Postby sfong » Sun Mar 15, 2009 11:11 pm

I'm going to assume that you're a beginner, so forgive me if some of this sounds condecending ;) IMO, here is the checklist order to go through.

1) Driver technique
- If the understeer happens under acceleration, be gentler on the gas, only really put the hammer down when the front wheels are straightened out. It's FWD.
- If the understeer happens on corner entry, you're going too fast in and/or you're not blending the braking and turn in well to get weight transfer to the front tires to get more grip there.
- Change your driving line to cover up the understeer/FWD. Not sure on this one, not a FWD guy.

2) Tire pressure
- Each tire/suspension will have an optimum air pressure to get maximum grip. You have to figure that out yourself. Set tire pressure so there is maximum grip in front and then put a non-optimum pressure in the rear. You can get less grip by making the pressure less than optimum (to make the sidewalls bend, making a bad tire patch) or making the pressure more than optimum (to ballon the tire, shrinking the tire patch).

3) Alignment
- A good alignment is a good idea in general. As long as you don't go really radical, in general more negative camber gives more lateral grip, but you give up a little braking/accelerating grip. Toe also has a minor effect, but it's probably not worth youre time.

4) Stiffer rear swaybar/softer front swaybar
- The stiffer side transfers weight faster on that end which reduces grip there. This is the cheapest/easiest car mod do to tune static under/oversteer.

▶ [Data records]
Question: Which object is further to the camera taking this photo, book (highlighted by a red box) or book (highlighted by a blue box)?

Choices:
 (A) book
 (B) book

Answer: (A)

▶ [DIRECTIVES]
**a.** In the forum post on curing understeer, what does the writer say you give up by running more negative camber?
**b.** Select every line in the data records that contains the word "book", matching case exactly.

▶ [RESPONSES PER TASK]
**a.** You give up a little braking and accelerating grip.

**b.**
Question: Which object is further to the camera taking this photo, book (highlighted by a red box) or book (highlighted by a blue box)?
 (A) book
 (B) book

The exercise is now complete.